Le papillon qui volait à l’envers

 

  Je réalisais à l’époque des animations pour la classe de La Chapelle en Valgaudemar (Hautes-Alpes). Nous observions la nature au fil des saisons.
  Au printemps, un élève d’une dizaine d’années me dit « Guido, j’ai vu un papillon qui volait à l’envers ! ».
  Éclat de rire général, stupeur de l’institutrice, et surprise de ma part. En effet, ainsi exprimée, la remarque était pour le moins saugrenue !
  Je le pris au sérieux car j’avais appris que notre cerveau d’humain, lorsqu’il n’arrive pas à donner une explication rationnelle, nous transmet ce qui est le plus approchant.Je lui demandais donc de me décrire en détail ce qu’il avait vu.
  Bon observateur, il me décrivit un grand imago (adulte) de papillon dans les tons blanc-jaunâtre avec de grandes rayures noires. Il m’expliqua qu’il avait vu les yeux et les antennes.    
  Mais là où cela ne collait plus était que les yeux et les antennes étaient à l’arrière du papillon qui volait.
  Il en avait donc conclu que le papillon volait à l’envers !
 
  Je reconnus rapidement le flambé (Iphiclides podalirius) qui a la particularité d’avoir sur les ailes postérieures deux grandes ocelles et deux extensions fines semblables à de grandes antennes !

 

Le papillon qui volait à l’envers
le flambé (Iphiclides podalirius)

Ces leurres dont les individus qui en étaient pourvus furent moins que d’autres mangés par les prédateurs ont perduré dans l’espèce. En effet, un jeune oiseau inexpérimenté fait la même analyse que notre élève et se précipite pour attraper la tête de l’insecte.
Et repart avec uniquement deux bouts d’ailes ! L’imago, l’adulte de papillon a perdu une partie de ses ailes mais est resté en vie.
  Cette évolution est visible chez de nombreuses espèces, le machaon, plusieurs espèces de thècles, l’azuré de la luzerne et le bien nommé azuré porte-queue.

:::::

| CONSIGNES |
**a)** D'après le récit du papillon, quel papillon le narrateur a-t-il reconnu ?
**b)** Les phrases suivantes sont-elles conformes au récit du papillon ? Répondez par oui ou par non et citez à chaque fois les mots du récit qui tranchent. (i) L'élève avait une dizaine d'années. (ii) Le jeune oiseau repart avec la tête du papillon. (iii) Les ocelles du flambé se trouvent sur ses ailes antérieures.
**c)** Dans le récit du papillon, reprenez plus brièvement le paragraphe qui commence par « Ces leurres dont les individus », sans perdre ses faits principaux.

:::::

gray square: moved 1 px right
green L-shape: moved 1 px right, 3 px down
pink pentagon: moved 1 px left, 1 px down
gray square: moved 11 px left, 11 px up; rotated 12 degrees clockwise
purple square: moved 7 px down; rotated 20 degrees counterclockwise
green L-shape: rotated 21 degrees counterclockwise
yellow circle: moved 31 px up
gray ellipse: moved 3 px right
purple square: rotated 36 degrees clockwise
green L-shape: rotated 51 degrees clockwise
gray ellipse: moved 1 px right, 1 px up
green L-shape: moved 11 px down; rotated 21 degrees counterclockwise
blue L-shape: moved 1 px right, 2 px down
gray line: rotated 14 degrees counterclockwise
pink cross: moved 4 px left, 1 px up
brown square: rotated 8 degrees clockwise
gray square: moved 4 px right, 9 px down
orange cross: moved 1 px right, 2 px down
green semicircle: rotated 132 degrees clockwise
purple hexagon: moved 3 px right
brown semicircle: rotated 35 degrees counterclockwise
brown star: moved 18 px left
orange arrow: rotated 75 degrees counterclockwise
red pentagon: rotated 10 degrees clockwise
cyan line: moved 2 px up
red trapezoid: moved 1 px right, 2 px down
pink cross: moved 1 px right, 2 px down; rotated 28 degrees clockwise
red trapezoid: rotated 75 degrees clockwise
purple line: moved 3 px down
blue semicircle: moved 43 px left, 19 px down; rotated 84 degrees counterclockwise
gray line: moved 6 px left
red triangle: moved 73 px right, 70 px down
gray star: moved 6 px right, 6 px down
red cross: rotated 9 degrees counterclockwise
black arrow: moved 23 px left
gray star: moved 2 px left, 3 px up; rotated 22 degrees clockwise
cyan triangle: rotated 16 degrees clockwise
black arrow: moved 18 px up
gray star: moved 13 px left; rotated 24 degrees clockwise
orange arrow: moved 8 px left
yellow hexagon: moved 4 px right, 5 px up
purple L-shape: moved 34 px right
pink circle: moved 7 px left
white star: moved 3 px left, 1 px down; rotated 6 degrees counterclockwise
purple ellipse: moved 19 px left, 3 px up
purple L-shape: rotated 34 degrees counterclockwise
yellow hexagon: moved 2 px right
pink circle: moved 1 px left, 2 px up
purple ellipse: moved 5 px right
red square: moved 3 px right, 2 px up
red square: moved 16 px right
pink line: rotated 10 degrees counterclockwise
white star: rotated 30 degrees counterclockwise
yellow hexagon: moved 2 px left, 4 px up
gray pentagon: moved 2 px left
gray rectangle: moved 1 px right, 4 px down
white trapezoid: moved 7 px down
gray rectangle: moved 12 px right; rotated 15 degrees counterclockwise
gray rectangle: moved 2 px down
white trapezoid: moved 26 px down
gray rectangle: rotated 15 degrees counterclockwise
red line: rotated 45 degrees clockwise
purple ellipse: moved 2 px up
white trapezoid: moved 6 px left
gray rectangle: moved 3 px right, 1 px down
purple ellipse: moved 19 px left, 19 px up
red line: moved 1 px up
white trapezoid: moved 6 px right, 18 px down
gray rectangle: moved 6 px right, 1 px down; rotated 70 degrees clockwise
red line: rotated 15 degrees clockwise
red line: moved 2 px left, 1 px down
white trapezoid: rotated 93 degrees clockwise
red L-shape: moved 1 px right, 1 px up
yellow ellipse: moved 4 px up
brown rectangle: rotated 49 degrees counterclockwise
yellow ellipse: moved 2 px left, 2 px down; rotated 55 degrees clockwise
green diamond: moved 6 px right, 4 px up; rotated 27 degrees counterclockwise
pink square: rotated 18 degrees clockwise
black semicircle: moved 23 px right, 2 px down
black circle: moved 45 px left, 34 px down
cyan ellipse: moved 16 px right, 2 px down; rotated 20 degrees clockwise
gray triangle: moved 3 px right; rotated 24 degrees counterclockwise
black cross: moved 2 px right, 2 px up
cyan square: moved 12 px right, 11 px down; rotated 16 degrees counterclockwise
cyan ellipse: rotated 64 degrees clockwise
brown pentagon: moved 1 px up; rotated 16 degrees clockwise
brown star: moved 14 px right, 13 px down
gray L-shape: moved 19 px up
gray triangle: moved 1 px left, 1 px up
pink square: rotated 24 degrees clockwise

:::::

| RÉPONSES |
**a)** Le flambé (Iphiclides podalirius).

**b)**
(i) Oui : « un élève d’une dizaine d’années ».
(ii) Non : « Et repart avec uniquement deux bouts d’ailes ! ».
(iii) Non : « sur les ailes postérieures deux grandes ocelles ».

**c)** Les papillons qui avaient ces leurres ont été moins mangés que d'autres par les prédateurs, et ces leurres se sont donc maintenus dans l'espèce. Un jeune oiseau sans expérience se trompe comme l'élève et fonce sur ce qu'il prend pour la tête de l'insecte.